* [DATA SHOWN]:
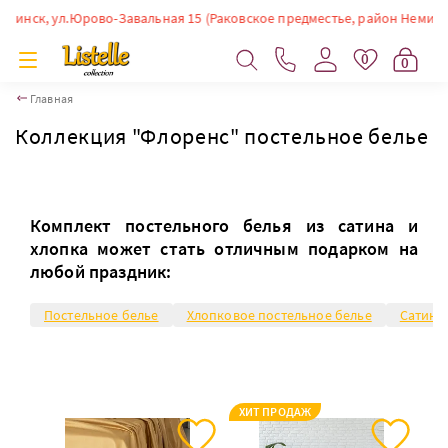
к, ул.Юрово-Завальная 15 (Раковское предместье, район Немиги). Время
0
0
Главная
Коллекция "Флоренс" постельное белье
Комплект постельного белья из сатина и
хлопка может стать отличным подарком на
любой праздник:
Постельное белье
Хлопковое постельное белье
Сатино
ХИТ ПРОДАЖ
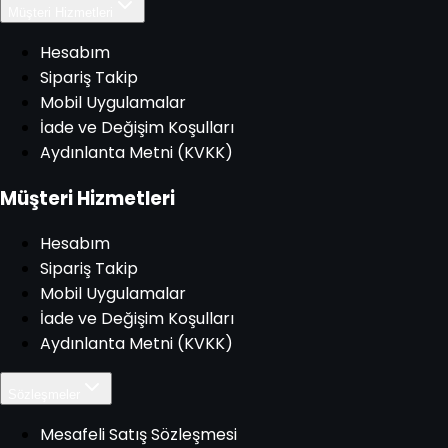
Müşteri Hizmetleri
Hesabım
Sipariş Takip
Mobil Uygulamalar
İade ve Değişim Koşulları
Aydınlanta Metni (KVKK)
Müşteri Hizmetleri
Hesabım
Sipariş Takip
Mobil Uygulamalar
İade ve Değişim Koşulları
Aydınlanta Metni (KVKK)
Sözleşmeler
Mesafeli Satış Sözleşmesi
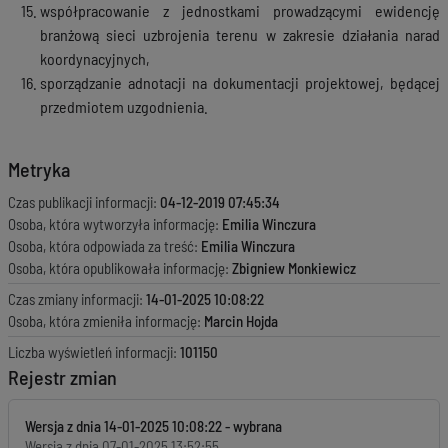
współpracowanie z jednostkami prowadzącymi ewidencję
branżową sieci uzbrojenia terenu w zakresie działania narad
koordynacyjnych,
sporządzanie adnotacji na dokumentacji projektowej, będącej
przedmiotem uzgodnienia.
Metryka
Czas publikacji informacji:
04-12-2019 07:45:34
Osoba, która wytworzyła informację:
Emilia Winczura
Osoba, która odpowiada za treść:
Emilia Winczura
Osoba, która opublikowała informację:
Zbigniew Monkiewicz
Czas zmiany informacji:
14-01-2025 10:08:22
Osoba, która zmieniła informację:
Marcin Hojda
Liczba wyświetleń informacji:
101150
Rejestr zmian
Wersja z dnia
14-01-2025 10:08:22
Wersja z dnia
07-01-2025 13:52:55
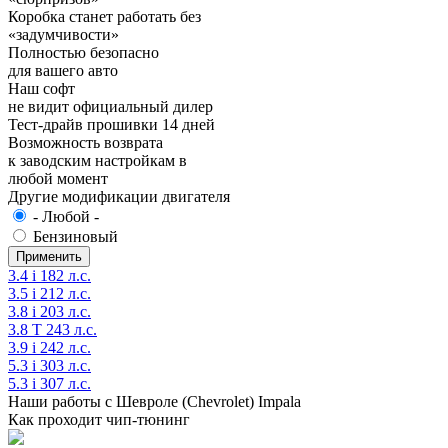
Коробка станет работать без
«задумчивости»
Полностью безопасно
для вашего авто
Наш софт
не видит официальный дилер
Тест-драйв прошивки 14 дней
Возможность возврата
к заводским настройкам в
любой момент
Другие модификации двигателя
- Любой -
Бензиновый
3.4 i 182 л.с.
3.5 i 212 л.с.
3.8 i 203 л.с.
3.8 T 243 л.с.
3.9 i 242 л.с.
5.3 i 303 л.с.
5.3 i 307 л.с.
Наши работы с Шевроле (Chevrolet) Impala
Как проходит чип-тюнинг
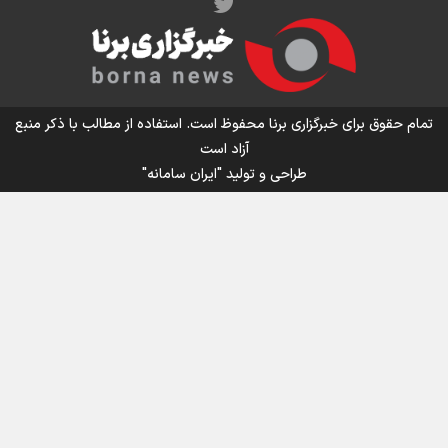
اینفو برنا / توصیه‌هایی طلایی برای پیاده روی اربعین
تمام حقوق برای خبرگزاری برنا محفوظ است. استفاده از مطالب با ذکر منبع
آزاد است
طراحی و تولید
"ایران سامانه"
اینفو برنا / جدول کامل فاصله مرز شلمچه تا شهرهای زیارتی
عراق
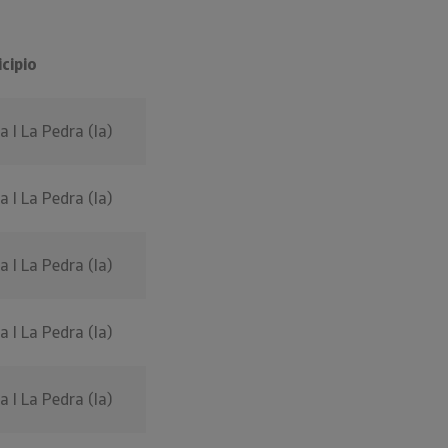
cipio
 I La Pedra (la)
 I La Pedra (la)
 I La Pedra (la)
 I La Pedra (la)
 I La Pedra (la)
---
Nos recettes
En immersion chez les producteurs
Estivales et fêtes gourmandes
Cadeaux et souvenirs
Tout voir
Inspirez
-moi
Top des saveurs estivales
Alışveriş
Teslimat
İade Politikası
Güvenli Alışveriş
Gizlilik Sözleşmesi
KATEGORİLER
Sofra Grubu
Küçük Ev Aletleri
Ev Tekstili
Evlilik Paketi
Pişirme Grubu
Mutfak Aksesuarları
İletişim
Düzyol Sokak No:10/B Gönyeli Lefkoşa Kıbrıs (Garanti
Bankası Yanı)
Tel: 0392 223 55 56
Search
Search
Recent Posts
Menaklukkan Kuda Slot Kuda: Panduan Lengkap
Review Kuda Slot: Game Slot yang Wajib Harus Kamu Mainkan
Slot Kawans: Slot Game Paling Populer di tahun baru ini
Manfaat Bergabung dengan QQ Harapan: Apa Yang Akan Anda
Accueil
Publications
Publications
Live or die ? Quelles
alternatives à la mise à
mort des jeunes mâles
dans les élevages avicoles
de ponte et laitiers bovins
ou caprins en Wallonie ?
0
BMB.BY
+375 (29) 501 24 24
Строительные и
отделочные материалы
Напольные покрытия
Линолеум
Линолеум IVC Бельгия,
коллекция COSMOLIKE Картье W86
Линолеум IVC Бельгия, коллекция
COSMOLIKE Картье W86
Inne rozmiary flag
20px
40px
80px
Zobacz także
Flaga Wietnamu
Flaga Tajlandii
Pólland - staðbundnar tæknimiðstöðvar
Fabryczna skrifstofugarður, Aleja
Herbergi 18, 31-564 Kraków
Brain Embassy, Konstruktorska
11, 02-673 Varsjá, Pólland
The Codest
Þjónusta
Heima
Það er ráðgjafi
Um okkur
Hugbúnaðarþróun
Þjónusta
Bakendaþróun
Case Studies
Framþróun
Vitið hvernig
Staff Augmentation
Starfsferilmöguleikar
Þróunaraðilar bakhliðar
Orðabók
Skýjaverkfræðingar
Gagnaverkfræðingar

* [WHAT IS NEEDED]: Could you return the lines of the records verbatim, starting at the line that contains "Коробка станет работать без" and stopping after the line that contains "3.9 i 242 л.с."?

* [RESPONSE TO THE EXERCISE]:
Коробка станет работать без
«задумчивости»
Полностью безопасно
для вашего авто
Наш софт
не видит официальный дилер
Тест-драйв прошивки 14 дней
Возможность возврата
к заводским настройкам в
любой момент
Другие модификации двигателя
- Любой -
Бензиновый
3.4 i 182 л.с.
3.5 i 212 л.с.
3.8 i 203 л.с.
3.8 T 243 л.с.
3.9 i 242 л.с.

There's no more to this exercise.